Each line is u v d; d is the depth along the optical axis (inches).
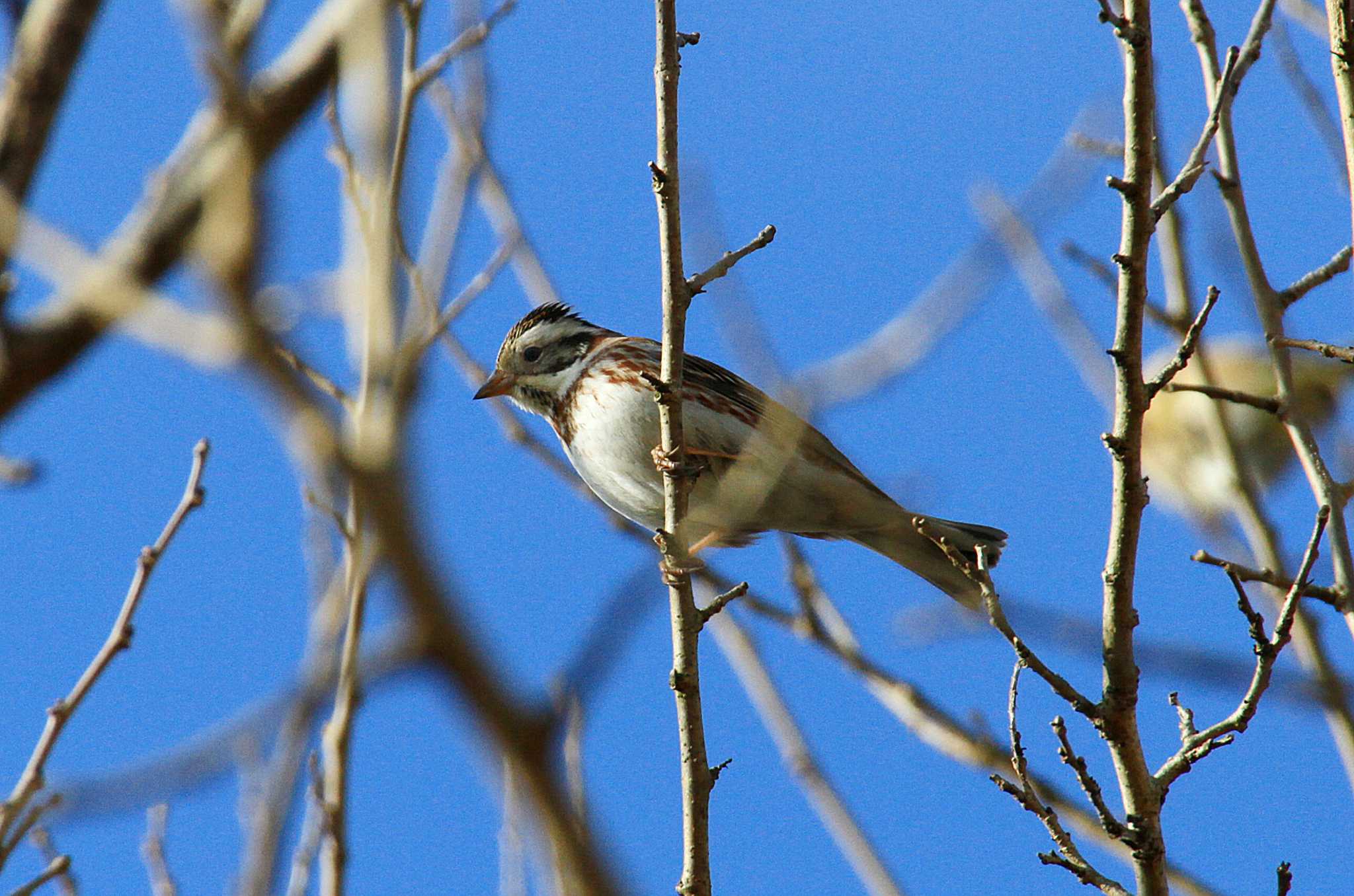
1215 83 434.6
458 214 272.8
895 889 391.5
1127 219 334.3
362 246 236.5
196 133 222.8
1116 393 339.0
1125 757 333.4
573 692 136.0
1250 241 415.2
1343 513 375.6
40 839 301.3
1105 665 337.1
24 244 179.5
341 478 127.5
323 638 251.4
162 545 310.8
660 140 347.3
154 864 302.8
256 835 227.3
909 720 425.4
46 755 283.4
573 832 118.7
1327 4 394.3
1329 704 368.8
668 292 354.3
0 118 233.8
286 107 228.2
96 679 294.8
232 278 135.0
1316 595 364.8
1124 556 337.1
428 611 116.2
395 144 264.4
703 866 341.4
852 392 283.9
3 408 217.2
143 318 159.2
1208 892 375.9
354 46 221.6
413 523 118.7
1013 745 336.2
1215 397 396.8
==============================
PROBLEM REQUIREMENTS:
Quote the entries above word for word. Leave the images out.

EXERCISE RESPONSE:
Each line is u v d; d is the depth along the optical axis (inches).
1215 83 434.6
458 214 272.8
895 889 391.5
1127 219 334.3
362 246 236.5
196 133 222.8
1116 393 339.0
1125 757 333.4
573 692 136.0
1250 241 415.2
1343 513 375.6
40 839 301.3
1105 665 337.1
24 244 179.5
341 478 127.5
323 638 251.4
162 545 310.8
660 140 347.3
154 864 302.8
256 835 227.3
909 720 425.4
46 755 283.4
573 832 118.7
1327 4 394.3
1329 704 368.8
668 292 354.3
0 118 233.8
286 107 228.2
96 679 294.8
232 278 135.0
1316 595 364.8
1124 556 337.1
428 611 116.2
395 144 264.4
703 866 341.4
852 392 283.9
3 408 217.2
143 318 159.2
1208 892 375.9
354 46 221.6
413 523 118.7
1013 745 336.2
1215 397 396.8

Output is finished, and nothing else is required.